**INSTRUCTIONS TO FOLLOW:** Would you count how many lines of the entries below include the word "Another"? Give nothing but the number.
_ _ _
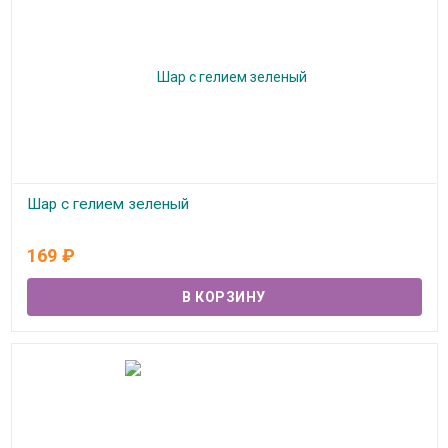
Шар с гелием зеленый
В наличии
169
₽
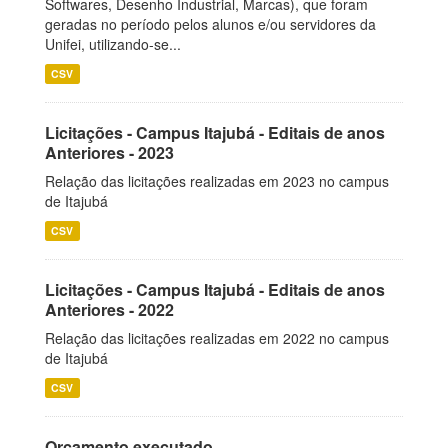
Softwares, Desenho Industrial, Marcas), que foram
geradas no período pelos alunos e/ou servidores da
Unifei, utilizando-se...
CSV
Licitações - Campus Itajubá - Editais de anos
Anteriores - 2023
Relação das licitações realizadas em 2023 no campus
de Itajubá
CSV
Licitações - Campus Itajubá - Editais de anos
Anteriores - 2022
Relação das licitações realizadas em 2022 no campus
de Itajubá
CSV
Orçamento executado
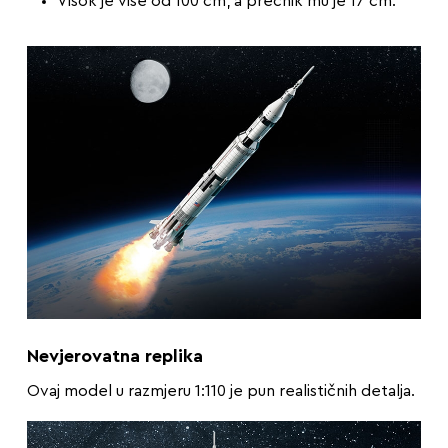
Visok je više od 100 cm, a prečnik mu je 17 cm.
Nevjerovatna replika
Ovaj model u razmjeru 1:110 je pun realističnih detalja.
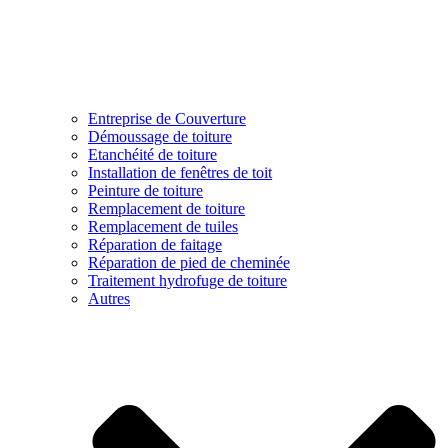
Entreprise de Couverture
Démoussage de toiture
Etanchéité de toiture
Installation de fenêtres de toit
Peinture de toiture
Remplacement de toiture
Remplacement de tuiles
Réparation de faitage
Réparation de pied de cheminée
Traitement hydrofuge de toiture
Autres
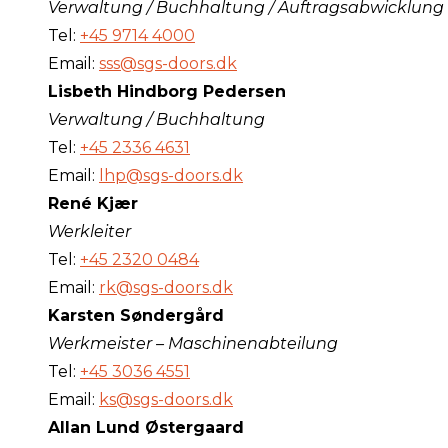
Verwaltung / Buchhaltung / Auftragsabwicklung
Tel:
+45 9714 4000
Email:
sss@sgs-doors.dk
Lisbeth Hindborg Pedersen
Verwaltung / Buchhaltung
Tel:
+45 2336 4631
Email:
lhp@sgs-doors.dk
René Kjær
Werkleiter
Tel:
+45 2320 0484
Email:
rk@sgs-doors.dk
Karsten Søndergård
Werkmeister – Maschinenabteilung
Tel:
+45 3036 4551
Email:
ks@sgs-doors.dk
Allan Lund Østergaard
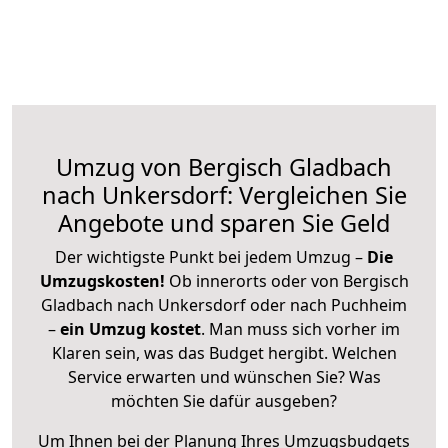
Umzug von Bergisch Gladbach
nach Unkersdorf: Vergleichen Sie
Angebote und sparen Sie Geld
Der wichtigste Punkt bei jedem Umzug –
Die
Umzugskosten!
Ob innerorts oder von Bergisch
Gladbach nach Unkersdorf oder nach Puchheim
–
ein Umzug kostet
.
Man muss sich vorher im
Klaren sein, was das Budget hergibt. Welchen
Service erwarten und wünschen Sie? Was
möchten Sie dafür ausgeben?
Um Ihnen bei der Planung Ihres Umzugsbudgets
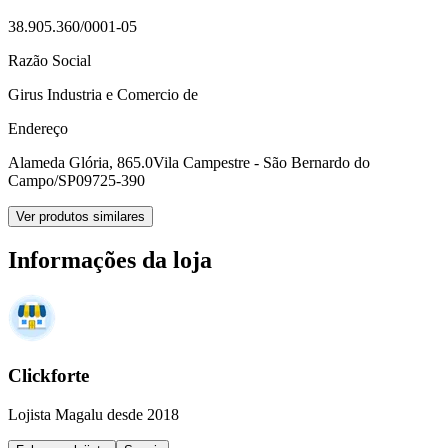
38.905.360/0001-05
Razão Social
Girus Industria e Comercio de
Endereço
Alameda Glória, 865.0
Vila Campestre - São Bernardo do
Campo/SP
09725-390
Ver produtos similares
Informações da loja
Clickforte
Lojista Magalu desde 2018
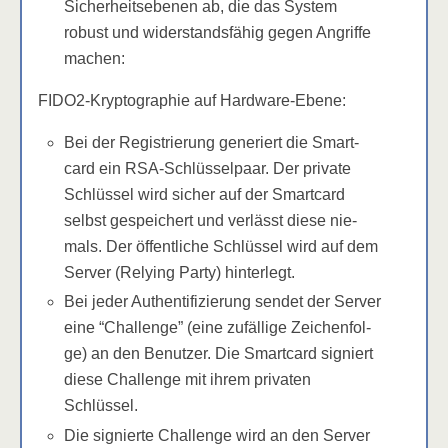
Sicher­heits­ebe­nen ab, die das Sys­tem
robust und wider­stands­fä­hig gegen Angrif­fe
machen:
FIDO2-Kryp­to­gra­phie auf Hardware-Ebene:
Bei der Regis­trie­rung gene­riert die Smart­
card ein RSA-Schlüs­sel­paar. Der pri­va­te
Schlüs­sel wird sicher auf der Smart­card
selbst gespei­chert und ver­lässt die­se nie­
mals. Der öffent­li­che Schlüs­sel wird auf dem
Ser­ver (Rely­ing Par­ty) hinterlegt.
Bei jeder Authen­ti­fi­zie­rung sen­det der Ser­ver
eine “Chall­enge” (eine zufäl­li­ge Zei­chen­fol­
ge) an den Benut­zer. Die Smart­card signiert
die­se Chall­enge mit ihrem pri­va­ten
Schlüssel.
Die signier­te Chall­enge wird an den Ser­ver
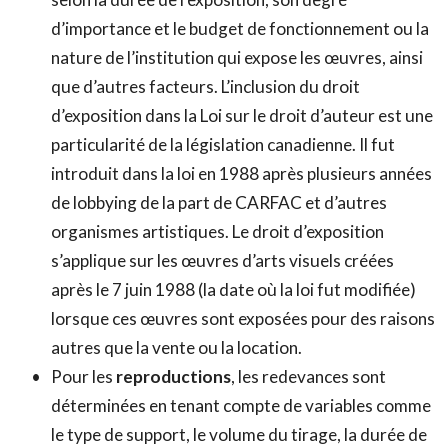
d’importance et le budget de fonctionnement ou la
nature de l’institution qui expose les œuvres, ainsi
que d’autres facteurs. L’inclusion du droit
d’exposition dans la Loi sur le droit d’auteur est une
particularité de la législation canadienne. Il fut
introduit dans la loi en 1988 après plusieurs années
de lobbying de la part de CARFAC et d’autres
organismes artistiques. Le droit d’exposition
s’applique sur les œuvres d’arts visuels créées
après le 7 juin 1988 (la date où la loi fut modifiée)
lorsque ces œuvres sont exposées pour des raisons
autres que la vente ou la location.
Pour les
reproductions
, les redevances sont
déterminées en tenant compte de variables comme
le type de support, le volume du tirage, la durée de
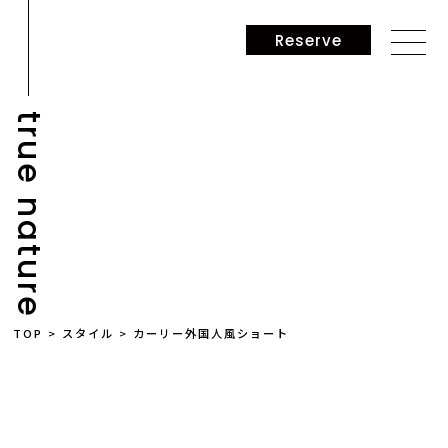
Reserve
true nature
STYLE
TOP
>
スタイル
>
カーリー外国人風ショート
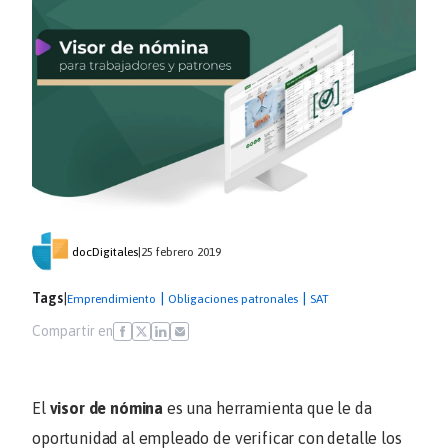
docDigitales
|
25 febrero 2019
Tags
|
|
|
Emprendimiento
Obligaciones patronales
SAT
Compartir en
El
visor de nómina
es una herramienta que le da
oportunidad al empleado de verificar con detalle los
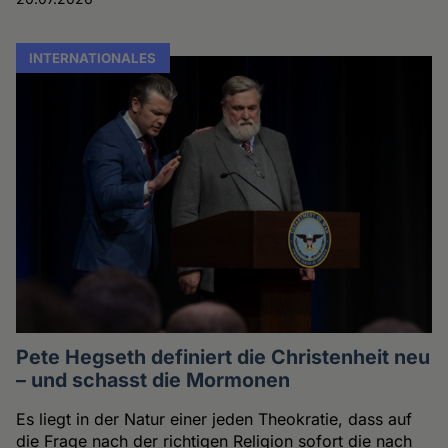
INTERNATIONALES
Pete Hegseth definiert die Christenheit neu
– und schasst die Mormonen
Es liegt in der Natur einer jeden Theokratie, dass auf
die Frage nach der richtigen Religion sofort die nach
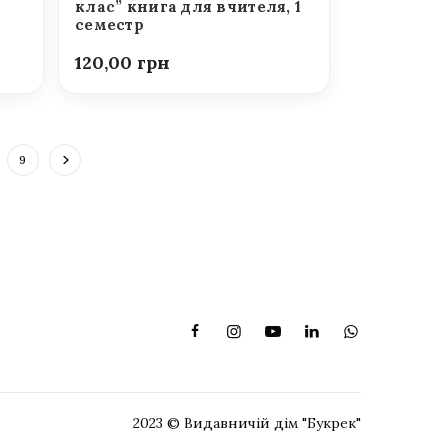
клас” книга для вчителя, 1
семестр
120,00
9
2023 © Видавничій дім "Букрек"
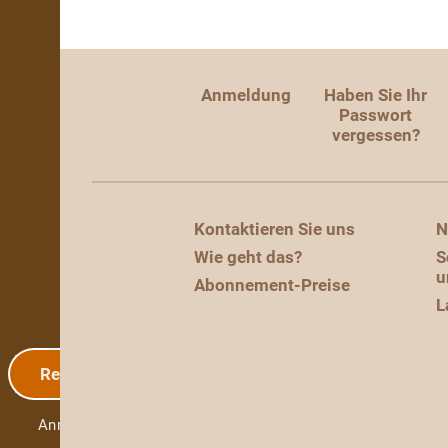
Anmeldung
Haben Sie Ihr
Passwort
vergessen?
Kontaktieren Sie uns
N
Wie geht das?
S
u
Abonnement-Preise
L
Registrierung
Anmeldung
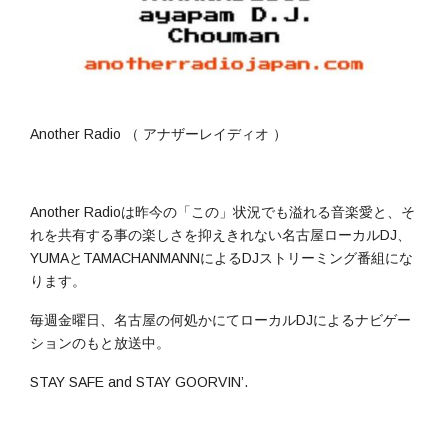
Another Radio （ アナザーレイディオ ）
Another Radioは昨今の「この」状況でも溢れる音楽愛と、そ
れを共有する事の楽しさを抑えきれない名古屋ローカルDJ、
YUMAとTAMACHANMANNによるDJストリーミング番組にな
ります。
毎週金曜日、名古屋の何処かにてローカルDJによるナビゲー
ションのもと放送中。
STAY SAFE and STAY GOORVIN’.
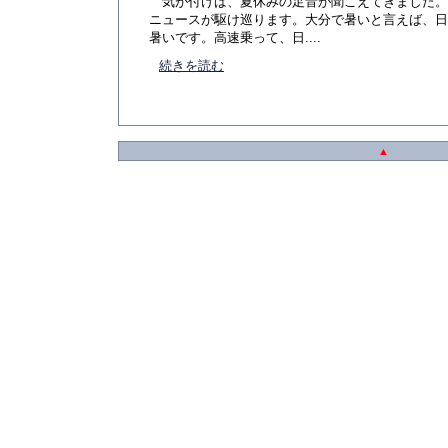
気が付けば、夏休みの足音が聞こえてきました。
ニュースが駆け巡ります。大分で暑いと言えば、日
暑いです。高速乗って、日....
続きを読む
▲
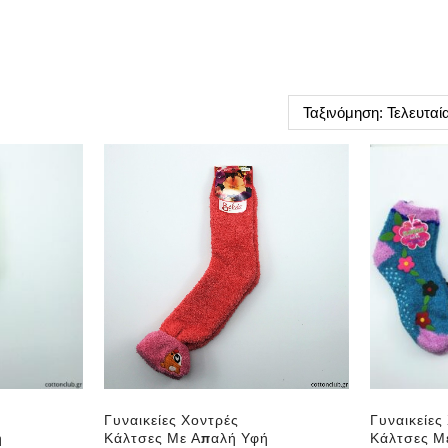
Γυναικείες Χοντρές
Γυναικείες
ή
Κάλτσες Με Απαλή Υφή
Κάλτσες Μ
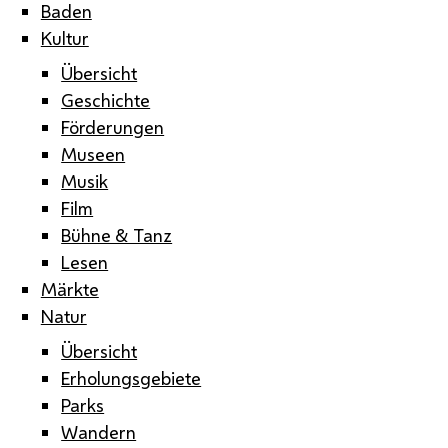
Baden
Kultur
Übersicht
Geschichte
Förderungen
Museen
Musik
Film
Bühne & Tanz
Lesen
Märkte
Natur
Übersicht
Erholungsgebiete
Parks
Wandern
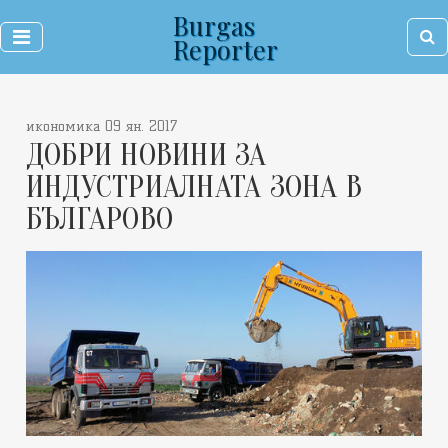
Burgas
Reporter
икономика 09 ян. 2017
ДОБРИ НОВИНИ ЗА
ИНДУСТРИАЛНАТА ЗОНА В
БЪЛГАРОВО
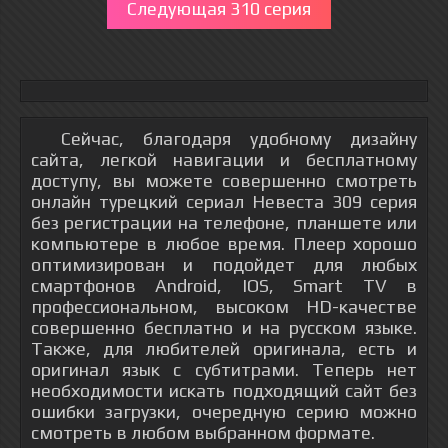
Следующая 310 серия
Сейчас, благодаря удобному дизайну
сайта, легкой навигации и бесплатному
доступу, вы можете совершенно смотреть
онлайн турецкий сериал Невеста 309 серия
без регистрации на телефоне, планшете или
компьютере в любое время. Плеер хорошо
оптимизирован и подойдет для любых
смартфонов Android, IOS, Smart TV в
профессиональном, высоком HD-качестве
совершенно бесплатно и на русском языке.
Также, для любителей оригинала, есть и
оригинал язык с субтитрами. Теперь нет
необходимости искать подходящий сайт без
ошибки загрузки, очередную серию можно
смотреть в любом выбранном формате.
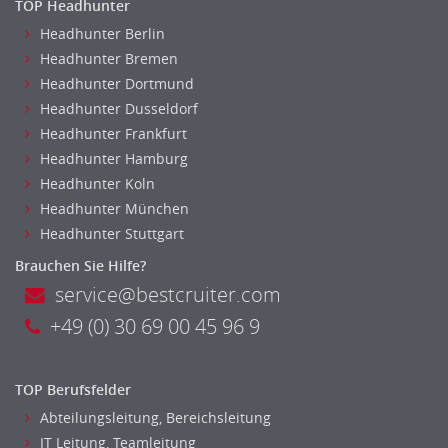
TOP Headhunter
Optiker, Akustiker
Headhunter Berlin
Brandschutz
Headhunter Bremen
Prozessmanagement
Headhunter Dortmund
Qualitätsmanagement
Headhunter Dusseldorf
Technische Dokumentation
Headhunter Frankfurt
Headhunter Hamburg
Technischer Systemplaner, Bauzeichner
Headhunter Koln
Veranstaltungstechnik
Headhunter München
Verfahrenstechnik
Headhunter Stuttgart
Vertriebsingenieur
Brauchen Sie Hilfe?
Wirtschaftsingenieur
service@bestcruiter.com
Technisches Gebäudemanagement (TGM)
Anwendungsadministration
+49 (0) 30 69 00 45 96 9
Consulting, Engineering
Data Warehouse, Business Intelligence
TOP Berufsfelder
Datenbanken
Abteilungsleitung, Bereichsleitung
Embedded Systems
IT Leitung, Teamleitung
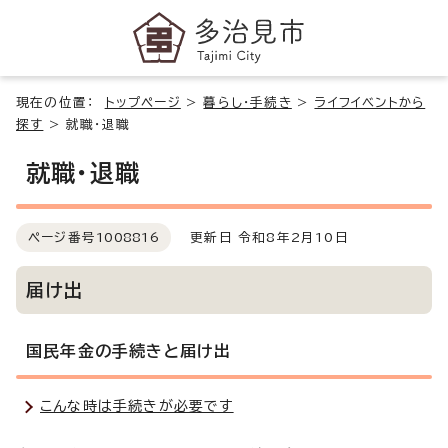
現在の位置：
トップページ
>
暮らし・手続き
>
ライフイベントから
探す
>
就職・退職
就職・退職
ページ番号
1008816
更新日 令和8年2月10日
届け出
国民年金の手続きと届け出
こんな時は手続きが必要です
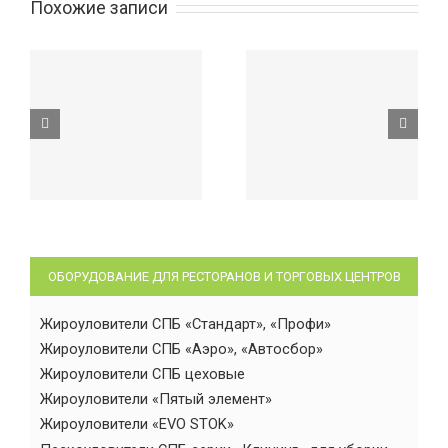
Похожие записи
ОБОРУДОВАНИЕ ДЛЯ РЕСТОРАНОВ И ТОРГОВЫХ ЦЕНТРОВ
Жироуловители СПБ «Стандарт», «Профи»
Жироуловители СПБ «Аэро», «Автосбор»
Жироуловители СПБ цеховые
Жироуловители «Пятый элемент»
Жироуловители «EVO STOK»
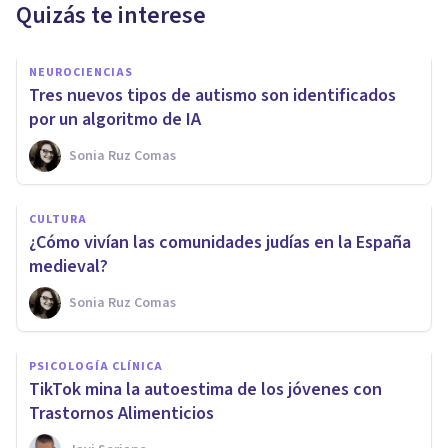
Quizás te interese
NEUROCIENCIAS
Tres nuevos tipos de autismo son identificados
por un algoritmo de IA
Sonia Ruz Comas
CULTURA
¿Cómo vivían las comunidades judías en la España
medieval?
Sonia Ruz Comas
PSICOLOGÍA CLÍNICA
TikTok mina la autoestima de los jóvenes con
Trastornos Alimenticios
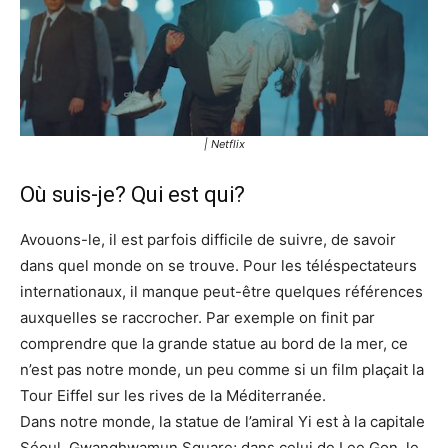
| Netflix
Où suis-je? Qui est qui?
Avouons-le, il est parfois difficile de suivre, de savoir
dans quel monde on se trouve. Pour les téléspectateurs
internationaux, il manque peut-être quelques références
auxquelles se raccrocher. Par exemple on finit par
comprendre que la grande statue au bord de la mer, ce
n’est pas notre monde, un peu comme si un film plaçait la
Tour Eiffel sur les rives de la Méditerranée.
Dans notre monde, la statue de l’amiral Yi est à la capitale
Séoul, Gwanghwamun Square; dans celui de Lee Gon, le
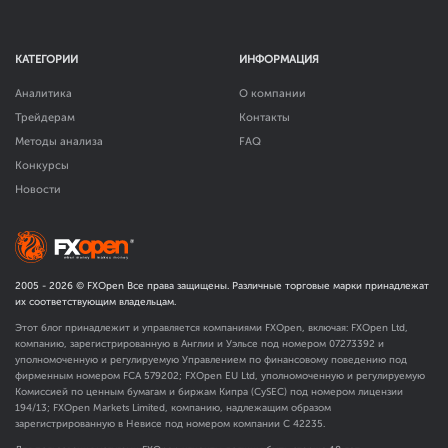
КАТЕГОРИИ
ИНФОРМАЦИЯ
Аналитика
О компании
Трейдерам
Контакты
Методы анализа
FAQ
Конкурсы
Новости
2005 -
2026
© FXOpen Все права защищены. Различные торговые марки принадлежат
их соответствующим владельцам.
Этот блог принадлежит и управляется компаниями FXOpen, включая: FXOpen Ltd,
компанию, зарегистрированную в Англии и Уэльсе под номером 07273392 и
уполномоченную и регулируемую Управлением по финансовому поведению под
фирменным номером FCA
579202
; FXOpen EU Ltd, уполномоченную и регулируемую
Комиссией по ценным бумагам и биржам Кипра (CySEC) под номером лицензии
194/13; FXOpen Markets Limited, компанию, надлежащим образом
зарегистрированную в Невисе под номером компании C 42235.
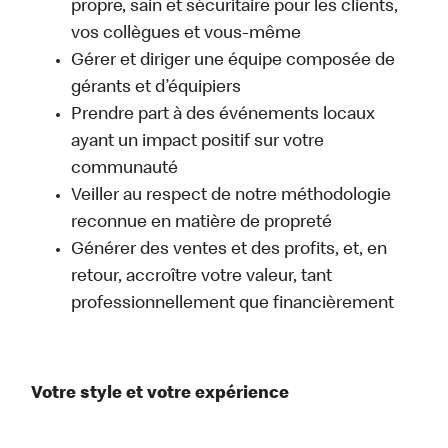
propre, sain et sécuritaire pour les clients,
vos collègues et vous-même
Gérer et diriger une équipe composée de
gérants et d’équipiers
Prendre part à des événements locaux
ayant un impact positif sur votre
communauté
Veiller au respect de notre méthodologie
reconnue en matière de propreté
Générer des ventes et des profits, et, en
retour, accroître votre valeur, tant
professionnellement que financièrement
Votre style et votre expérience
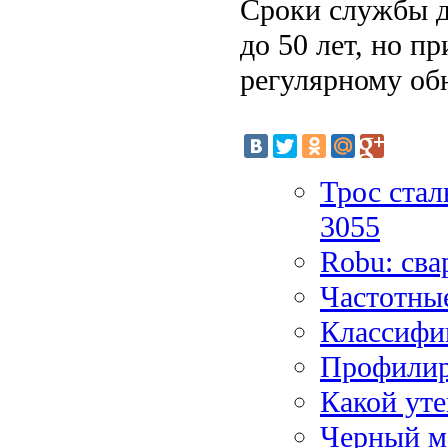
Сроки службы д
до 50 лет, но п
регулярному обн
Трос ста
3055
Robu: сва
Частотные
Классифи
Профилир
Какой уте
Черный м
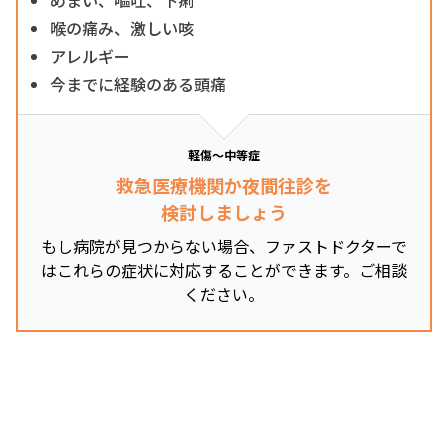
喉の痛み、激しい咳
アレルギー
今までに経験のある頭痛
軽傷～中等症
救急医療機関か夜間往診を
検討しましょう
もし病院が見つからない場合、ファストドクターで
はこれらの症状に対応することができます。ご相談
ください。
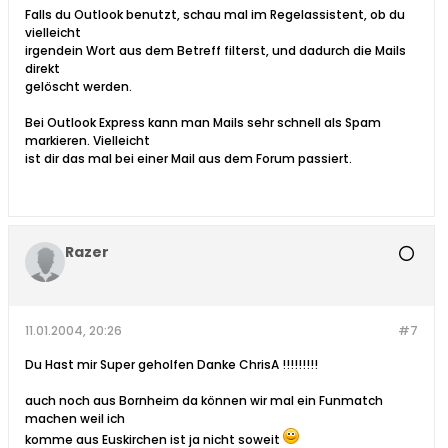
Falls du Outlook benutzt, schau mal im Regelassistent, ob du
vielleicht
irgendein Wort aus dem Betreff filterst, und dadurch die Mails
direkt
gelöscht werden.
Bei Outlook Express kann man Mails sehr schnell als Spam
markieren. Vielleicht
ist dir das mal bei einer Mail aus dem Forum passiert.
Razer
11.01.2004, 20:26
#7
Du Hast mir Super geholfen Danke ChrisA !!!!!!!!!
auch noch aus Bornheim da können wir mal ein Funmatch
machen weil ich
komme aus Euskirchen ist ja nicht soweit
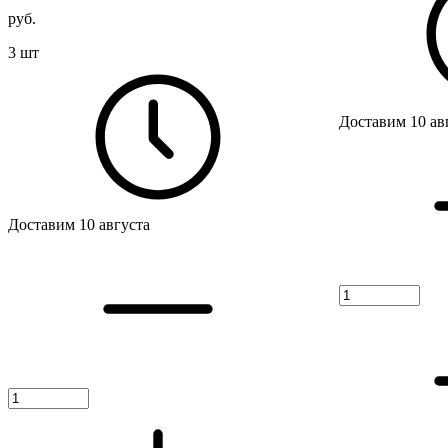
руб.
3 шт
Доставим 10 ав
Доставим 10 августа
_ _ _
**WRITTEN RESPONSE:** 2